Hall responds that plaintiffs' claims of privacy are overblown. Hall argues that the requested cell phone records would only show the telephone numbers involved and not the substance of any discussions. Hall argues that the dates, numbers called, and length of the conversations would have probative value if improper contacts existed between plaintiffs and representatives of Osage Capital and Columbian Bank, as Hall alleges.
*5 The court finds that the requested cell phone records are relevant to Hall's breach of contract counterclaim. Hall's request for the cell phone records appears reasonably calculated to lead to the discovery of admissible evidence. Plaintiffs have failed to show that the cell phone records do not come within the broad scope of relevance or are of such marginal relevance that the potential harm of revealing their personal calls outweighs the presumption in favor of broad disclosure.

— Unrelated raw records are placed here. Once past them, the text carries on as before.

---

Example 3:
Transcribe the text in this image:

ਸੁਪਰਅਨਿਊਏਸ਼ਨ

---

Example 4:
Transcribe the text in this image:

As argued by Hall, the phone records would not reveal the substance of any conversations, whether to representatives of Osage Capital and Columbian Bank, or to plaintiffs' personal contacts. Plaintiffs are therefore ordered to fully comply with Request No. 22 by April 11, 2011, to the extent they have any records from July 15, 2004 until the dates they resigned.

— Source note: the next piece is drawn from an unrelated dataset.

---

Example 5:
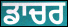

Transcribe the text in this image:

ਡਾਚਰ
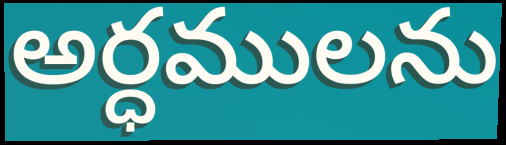
అర్ధములను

For the reasons stated above, Hall's motion to compel production of documents (doc. 38) is granted in part and denied as moot in part. Hall's motion is granted with respect to documents regarding all projects under the Funding Agreement and plaintiffs' cell phone records, to the extent plaintiffs have any such documents or records. Plaintiffs shall produce the documents by April 11, 2011. Hall's motion is denied as moot with respect to documents regarding Terra Bentley I, LLC and Terra Bentley II, LLC, which plaintiffs made clear are no longer in their possession.
IT IS SO ORDERED.
Dated April 4, 2011, at Kansas City, Kansas.

Footnotes

Bentley Investments and the Trust filed a motion to dismiss both claims in plaintiffs' complaint (doc. 9). Hall filed an answer (doc. 8) and a motion to dismiss plaintiffs' quantum meruit claim (doc. 10). Defendants' motions to dismiss are currently pending before the court.
Hall notes that exhibit A to his motion to compel is a template and that identical requests were propounded to each plaintiff.

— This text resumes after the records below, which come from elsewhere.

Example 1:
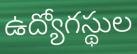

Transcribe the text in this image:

ఉద్యోగస్థుల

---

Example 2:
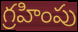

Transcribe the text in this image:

గ్రహింపు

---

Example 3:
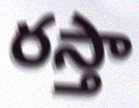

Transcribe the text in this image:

రస్తా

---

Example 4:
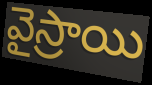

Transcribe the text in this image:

వైస్రాయి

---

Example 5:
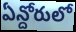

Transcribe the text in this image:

ఏన్దోరులో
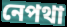
নেপথা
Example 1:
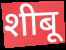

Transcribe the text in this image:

शीबू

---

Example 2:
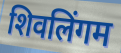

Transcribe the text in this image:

शिवलिंगम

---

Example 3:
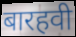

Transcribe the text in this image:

बारहवी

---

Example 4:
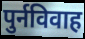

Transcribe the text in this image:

पुर्नविवाह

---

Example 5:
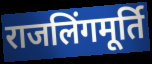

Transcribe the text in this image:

राजलिंगमूर्ति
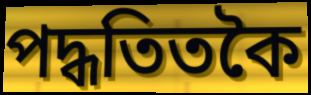
পদ্ধতিতকৈ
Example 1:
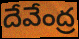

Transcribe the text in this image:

దేవేంద్ర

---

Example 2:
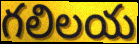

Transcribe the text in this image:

గలిలయ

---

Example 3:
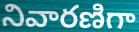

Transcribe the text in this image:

నివారణిగా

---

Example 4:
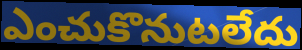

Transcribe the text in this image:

ఎంచుకొనుటలేదు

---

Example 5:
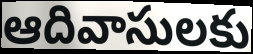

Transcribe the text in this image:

ఆదివాసులకు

The eight projects identified in plaintiffs' complaint are: Weibel-RBND, Morley SWAT, Shorefox, Grand Elk, MCFD, SWAT 15, Porchlight, and Grand Lodge. Doc. 1, at 5, para. 15.
E.g., doc. 38, ex. B, at 3.
Doc. 40, at 3.
Moses v. Halstead, 236 F.R.D. 667, 672 & n.8 (D. Kan. 2006) (stating that objections raised in response to a discovery request but not reasserted in response to a motion to compel are deemed waived).
See Fed. R. Civ. P. 34(a)(1) (stating that a party may serve a request for production of documents or other items in the responding party's possession, custody, or control).
Doc. 36, ex. A, at 3.
Doc. 36, ex. B, at 4.
Doc. 40, at 2.
Doc. 1, at 11.
Mackey v. IBM, 167 F.R.D. 186, 193 (D. Kan. 1996).
Sheldon v. Vermonty, 204 F.R.D. 679, 689–90 (D. Kan. 2001) (internal quotations and citations omitted).
Hammond v. Lowe's Home Ctrs., Inc., 216 F.R.D. 666, 670 (D. Kan. 2003) (citations omitted).
8 Charles Allen Wright & Arthur Miller, Federal Practice and Procedure § 2008, at 99 (2d ed. 1994).
Plaintiffs are perhaps arguing that NRC does not have any telephone records, but they have not made this entirely clear.